The same year saw the release of "L'attesa", a collaboration with Freaktons, Chico MD, Neffa, and Kaos, marking a prolific end to the decade.

=== 2002-2011 ===

==== 2002: Neo Ex project ====
In 2002, the Neo Ex project was initiated by Kaos and Gopher, resulting in the release of "The Missing Disc." This album featured contributions from Moddi MC, Phase 2, Turi, Lugi, and B. Soulee.
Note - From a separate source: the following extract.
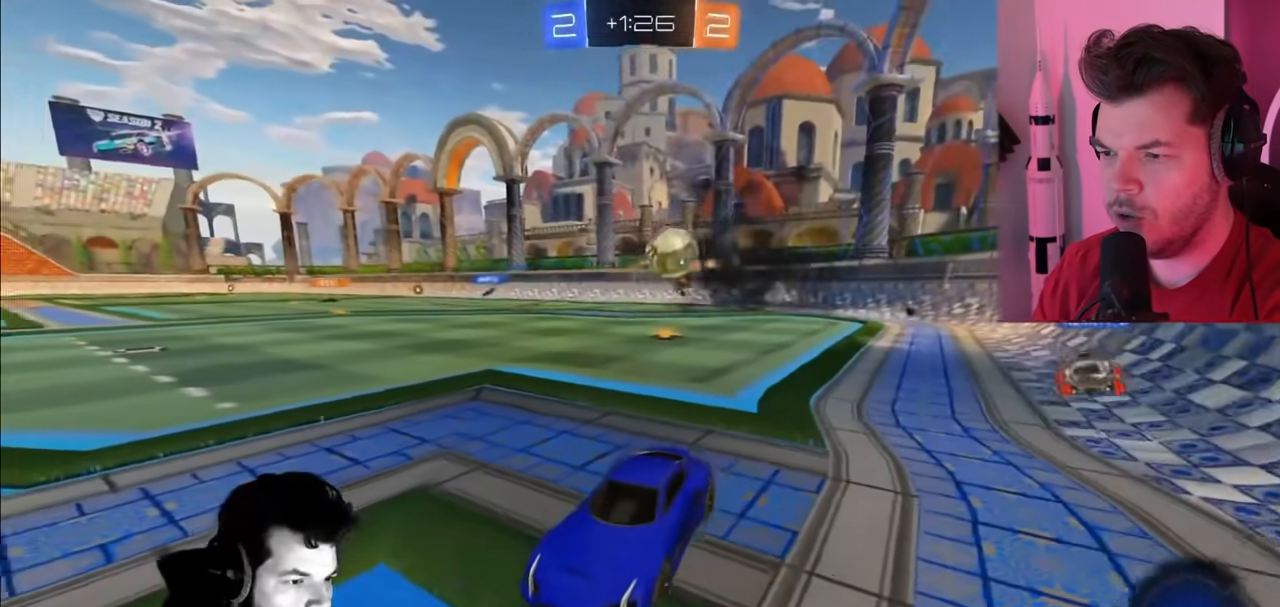
{"buttons": ["R2"], "left_stick": "center", "right_stick": "center", "events": [[50, "left_stick", "left"], [100, "L2", "down"], [100, "R2", "up"], [133, "left_stick", "center"], [400, "L2", "up"], [433, "R2", "down"]]}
==== 2006: Participation in "The Original" and Red Bull Homegroove ====
Kaos contributed to "The Original" project, spearheaded by Speaker Dee Mo with Franco Micalizzi as the composer. This collaboration aimed to merge Italian hip hop artists with Micalizzi's compositions. The Red Bull Homegroove concert, held on May 30, 2006, at Milan's Rolling Stone venue, showcased this integration with performances by the Big Bubbling Band, MCs, B-boys, and DJs. A recording from this concert was later released, and a subsequent performance occurred on December 20, 2006, at the Teatro Palladium in Rome.

==== 2007: Karma album ====
Karma, released in October 2007, was produced by Kaos along with DJ Trix, Don Joe, DJ Shablo, Mace, and DJ Silver. The album featured several Italian hip hop artists, including Turi, Club Dogo, Colle Der Fomento, and Moddi MC.
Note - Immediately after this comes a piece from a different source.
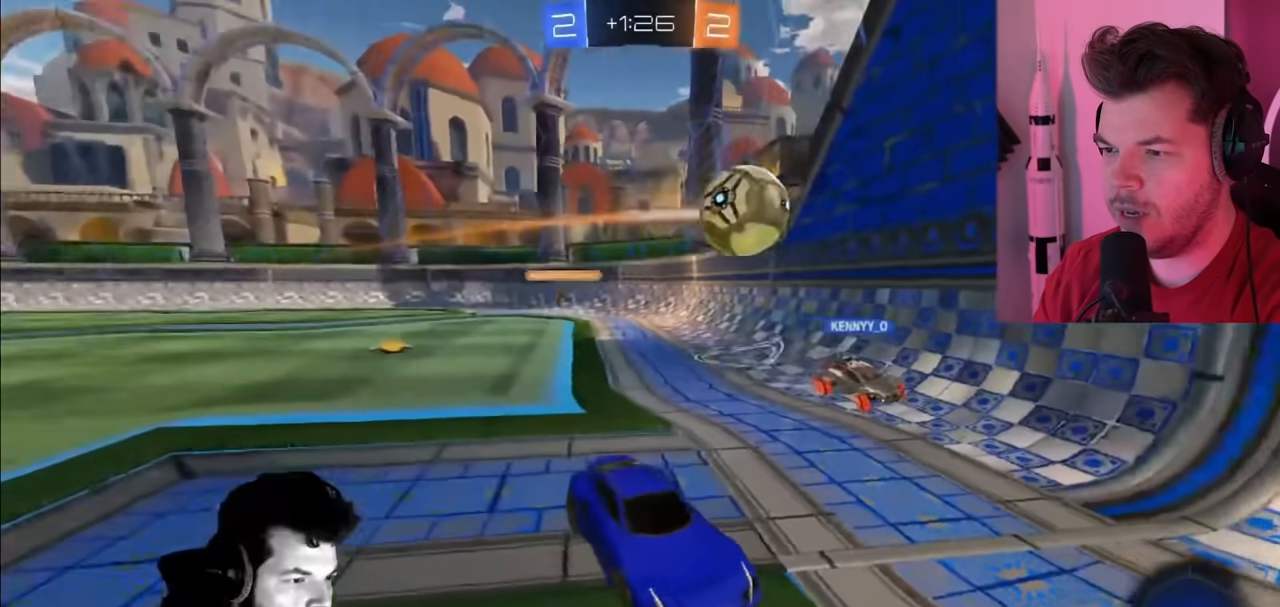
{"buttons": ["R2"], "left_stick": "right", "right_stick": "center", "events": [[333, "left_stick", "right"]]}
==== 2011: BBeat Project and Post Scripta Album ====
In collaboration with Deda, Kaos produced two tracks for the Hypnosis collective project under the alias BBeat in 2011. His subsequent album, "Post Scripta," was released on November 11, 2011. It achieved notable placements in iTunes' "Hip-Hop" category and overall sales in Italy. The release was accompanied by promotional efforts, including a new official website, a Twitter profile, and a YouTube video for one of the tracks. The album was discussed in detail on Rai Radio 2's Babylon program, marking a rare media appearance by Kaos.
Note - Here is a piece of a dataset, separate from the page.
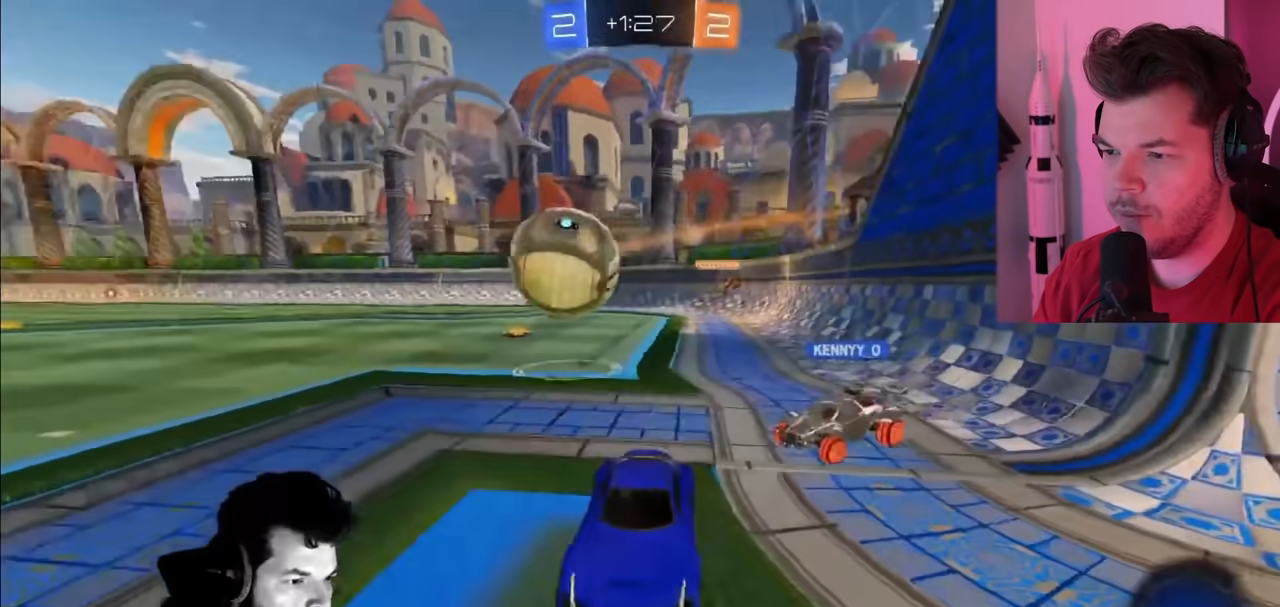
{"buttons": ["R2"], "left_stick": "right", "right_stick": "center", "events": []}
==== Multidisciplinary contributions to hip hop ====
Kaos has contributed to the hip hop genre not only as a performer but also behind the scenes as a writer, breaker, MC, and DJ. His compositions have been featured in his work and that of other artists, including Joe Cassano. In 2011, his album "Post Scripta" was awarded the best album of the year at the Hip Hop Hano Award, based on a public vote.

==Discography==
===Soloist===
- 1996 - Fastidio
- 1999 - L'attesa
- 2007 - Karma
- 2011 - Post Scripta
- 2015 - Coup de Grace

===With Radical Stuff===
- 1989 – Let's Get Dizzy (single)
- 1990 – I Guess U Know (single)
- 1992 - The Jazzy Rap Night - Live (with Lo Greco Bros.)
- 1993 – Summer Fever (single)
- 1994 - Hardaswallow
- 1994 – Ontha Run (single)
- 1999 – Let's Get Dizzy (feat. MC Top Cat and Soul Boy) (single)

===With Melma & Merda===
- 1999 - Merda & Melma

===With Neo Ex===
- 2002 - L'anello mancante (EP)

===Feats===
- 1999 - Cose preziose - Fritz Da Cat

== Videography ==

=== Video albums ===

- The Originals: Video of the concert held on May 30, 2006, at Rolling Stone in Milan, released as an attachment to Groove Magazine.

=== Music videos ===

- 2011: "Le 2 metà"
- 2013: "Prison Break"
- 2015: "Coup de grâce"
- 2022: "Titanic"

=== Appearances in other videos ===

- Appears among various exponents of the Italian underground scene in the video "Ce n'è" by Otierre, where he is seen at the console.
- Featured in the video "Aspettando il sole" by Neffa and also appears with other MCs in "Born to be Abramo" by Elio e le Storie Tese (1997), in some of the video segments.
- Appeared in the music video for "Sergio Leone" by Colle der Fomento as a drummer.